El portavoz de la plataforma y alcalde de Herrera del Duque, Saturnino Alcázar, ha lamentado que, pese a los años transcurridos y los compromisos anunciados por diferentes gobiernos, “la realidad es que no se ha avanzado en la transformación de la vía en autovía, mientras se siguen perdiendo vidas humanas que podrían haberse evitado”.

Durante el encuentro se abordó el estado de los dos proyectos actualmente en marcha por parte del Ministerio de Transportes, Movilidad y Agenda Urbana: la conversión en autovía del tramo entre Santa Amalia y Torrefresneda, que cuenta desde marzo con declaración de impacto ambiental favorable, y el estudio informativo del trayecto entre Santa Amalia y Ciudad Real, del que, según denuncian, “no hay apenas información pública ni avances conocidos”.

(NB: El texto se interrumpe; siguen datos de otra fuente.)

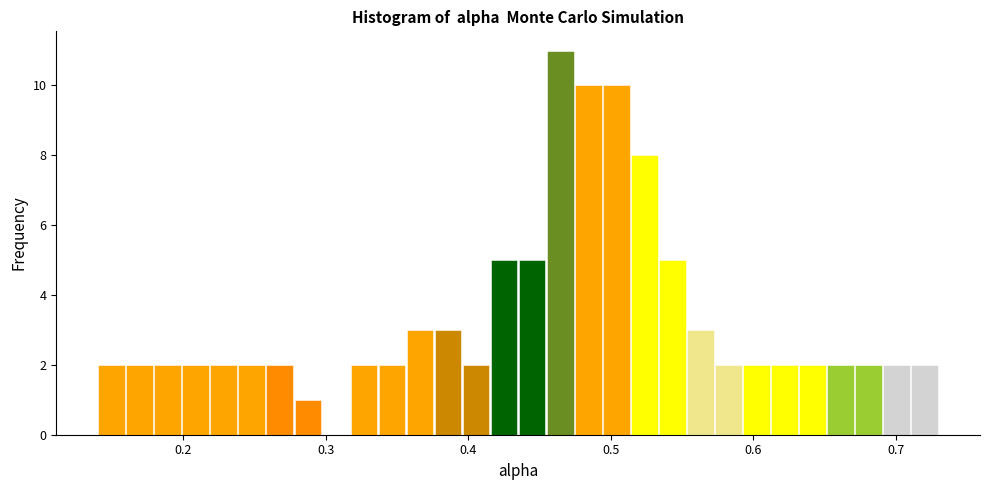

Read against the x-axis, roughly where is the centre of the tallest bar?

0.46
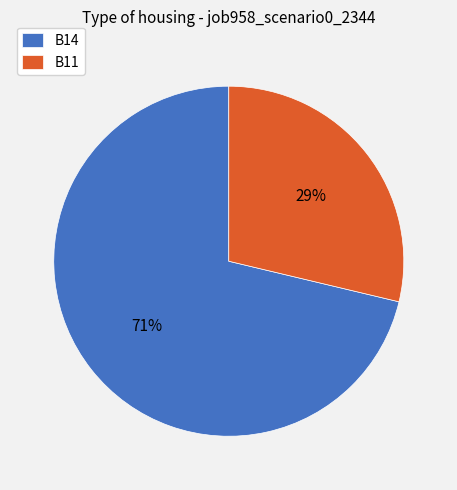

To the nearest percent, what portion does B11 represent?

29%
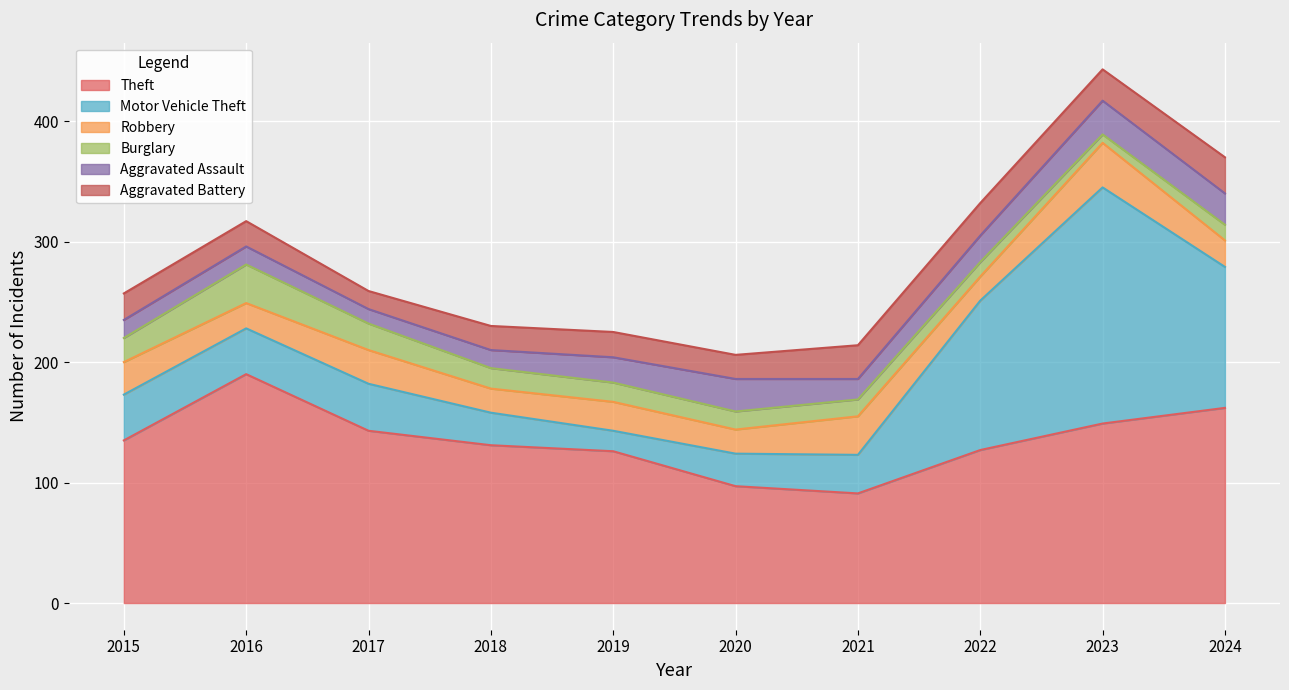

What is the sum of all Aggravated Assault values?

198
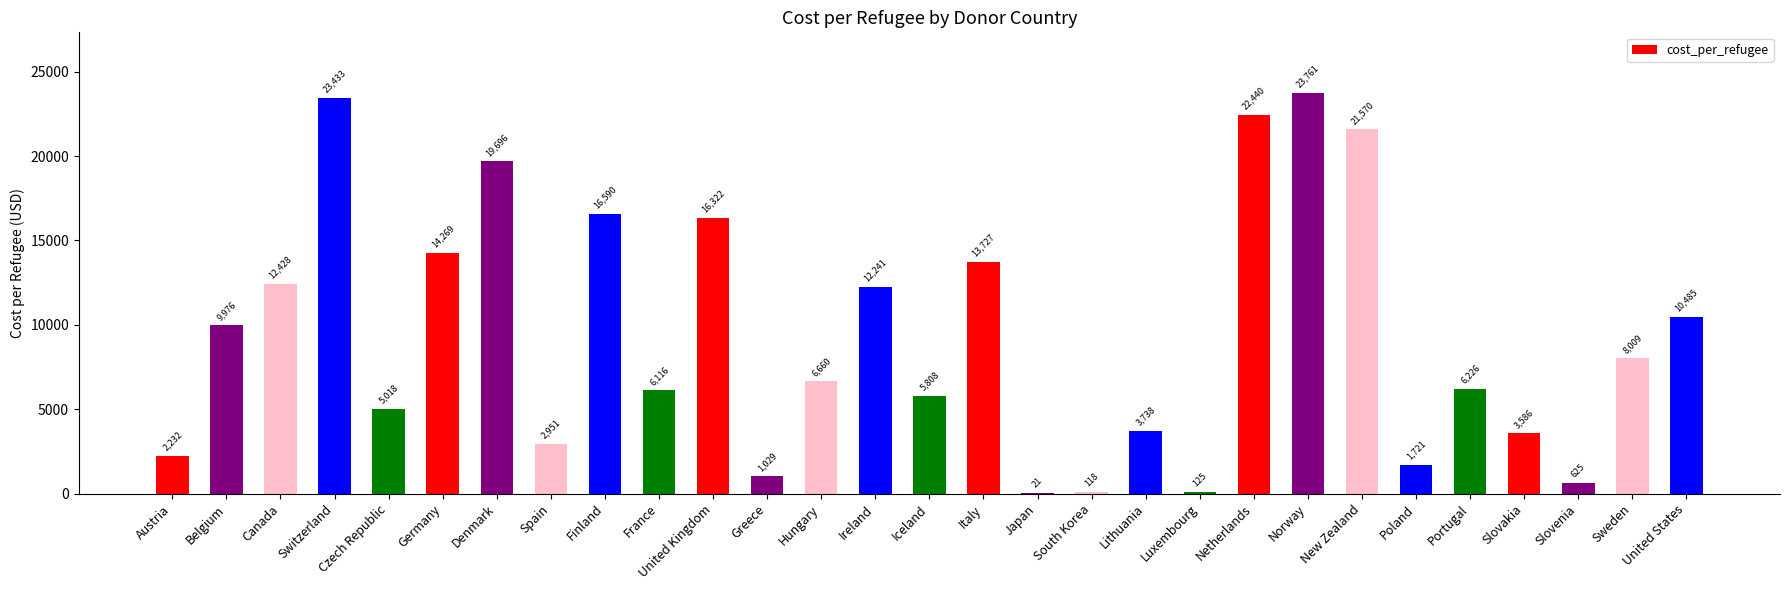

What is the maximum value shown in the chart?

23761.4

“No hay ni un día más que perder porque lo que se están perdiendo en el camino son vidas humanas, y eso no tiene precio”, subrayó Alcázar.

La plataforma también solicitará una reunión urgente con el Ministerio de Transportes y con la presidenta de la Junta de Extremadura para recabar su apoyo institucional. Consideran que el actual retraso en los estudios y la falta de licitaciones “es ya inasumible” y recuerdan que el proyecto se anunció por primera vez hace más de dos décadas.

Un problema estructural y de seguridad

El colectivo recuerda que, a diferencia de otras vías de conexión similares, el tramo entre Torrefresneda y Ciudad Real sigue sin desdoblar y concentra una alta densidad de tráfico pesado, especialmente durante los meses de campaña agrícola, lo que agrava el riesgo de accidentes graves.

A juicio de Alcázar, “ya no se trata solo de una infraestructura necesaria para el desarrollo económico de las comarcas afectadas, sino de un problema estructural de seguridad vial que está costando vidas”.